= Decree of Diopeithes =

Decree in Ancient Greece (c. 434 BCE)

The Decree of Diopeithes was instituted by the opponents of Pericles in an attempt to discredit Anaxagoras, and, through so doing, to discredit Pericles himself through his association with Anaxagoras. The date is not exact, as sources give different years. Some sources list the arrest and trial of Anaxagoras as early as 437/6 BCE, others at 434 BCE, and still others 432. The charges stemmed from his observations of the heavens and asserting that there were no lunar and solar deities.

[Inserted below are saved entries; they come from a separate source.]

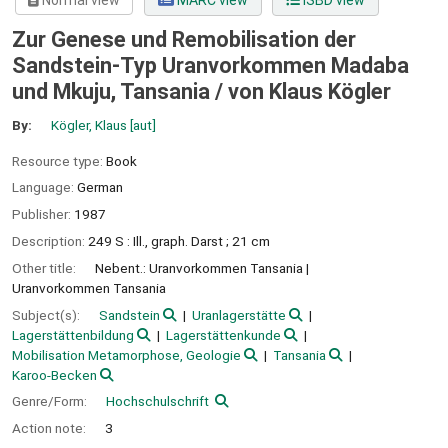
Normal view
MARC view
ISBD view
Zur Genese und Remobilisation der
Sandstein-Typ Uranvorkommen Madaba
und Mkuju, Tansania /
von Klaus Kögler
By:
Kögler, Klaus
[aut]
Resource type:
Book
Language:
German
Publisher:
1987
Description:
249 S : Ill., graph. Darst ; 21 cm
Other title:
Nebent.: Uranvorkommen Tansania
Uranvorkommen Tansania
Subject(s):
Sandstein
Uranlagerstätte
Lagerstättenbildung
Lagerstättenkunde
Mobilisation Metamorphose, Geologie
Tansania
Karoo-Becken
Genre/Form:
Hochschulschrift
Action note:
3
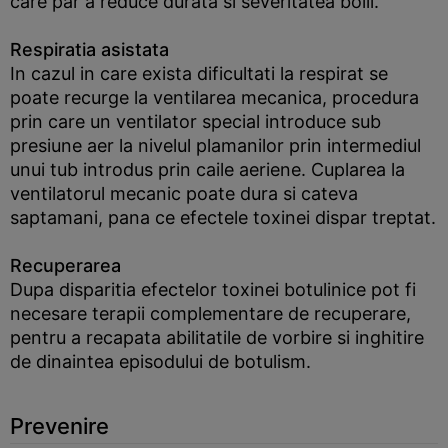
care par a reduce durata si severitatea bolii.
Respiratia asistata
In cazul in care exista dificultati la respirat se
poate recurge la ventilarea mecanica, procedura
prin care un ventilator special introduce sub
presiune aer la nivelul plamanilor prin intermediul
unui tub introdus prin caile aeriene. Cuplarea la
ventilatorul mecanic poate dura si cateva
saptamani, pana ce efectele toxinei dispar treptat.
Recuperarea
Dupa disparitia efectelor toxinei botulinice pot fi
necesare terapii complementare de recuperare,
pentru a recapata abilitatile de vorbire si inghitire
de dinaintea episodului de botulism.
Prevenire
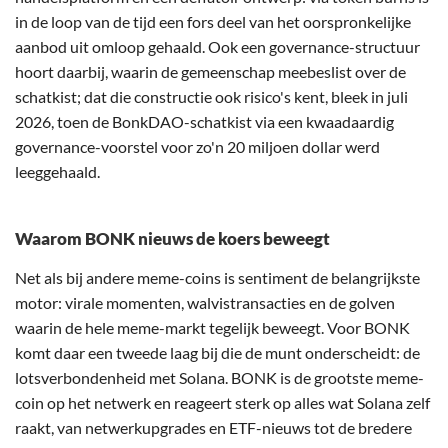
in de loop van de tijd een fors deel van het oorspronkelijke
aanbod uit omloop gehaald. Ook een governance-structuur
hoort daarbij, waarin de gemeenschap meebeslist over de
schatkist; dat die constructie ook risico's kent, bleek in juli
2026, toen de BonkDAO-schatkist via een kwaadaardig
governance-voorstel voor zo'n 20 miljoen dollar werd
leeggehaald.
Waarom BONK nieuws de koers beweegt
Net als bij andere meme-coins is sentiment de belangrijkste
motor: virale momenten, walvistransacties en de golven
waarin de hele meme-markt tegelijk beweegt. Voor BONK
komt daar een tweede laag bij die de munt onderscheidt: de
lotsverbondenheid met Solana. BONK is de grootste meme-
coin op het netwerk en reageert sterk op alles wat Solana zelf
raakt, van netwerkupgrades en ETF-nieuws tot de bredere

According to the Oxford Classical Dictionary, the only reference to this decree comes from Plutarch's Pericles:

And Diopithes proposed a decree, that public accusations should be laid against persons who neglected religion, or taught new doctrines about things above, directing suspicion, by means of Anaxagoras, against Pericles himself.
— Plutarch, para. 32

A reference to the trial of Anaxagoras was mentioned by Plato in Apology:

That is an extraordinary statement, Meletus. Why do you say that? Do you mean that I do not believe in the godhead of the sun or moon, which is the common creed of all men?

I assure you, judges, that he does not believe in them; for he says that the sun is stone, and the moon earth.

Friend Meletus, you think that you are accusing Anaxagoras; and you have but a bad opinion of the judges, if you fancy them ignorant to such a degree as not to know that those doctrines are found in the books of Anaxagoras the Clazomenian, who is full of them.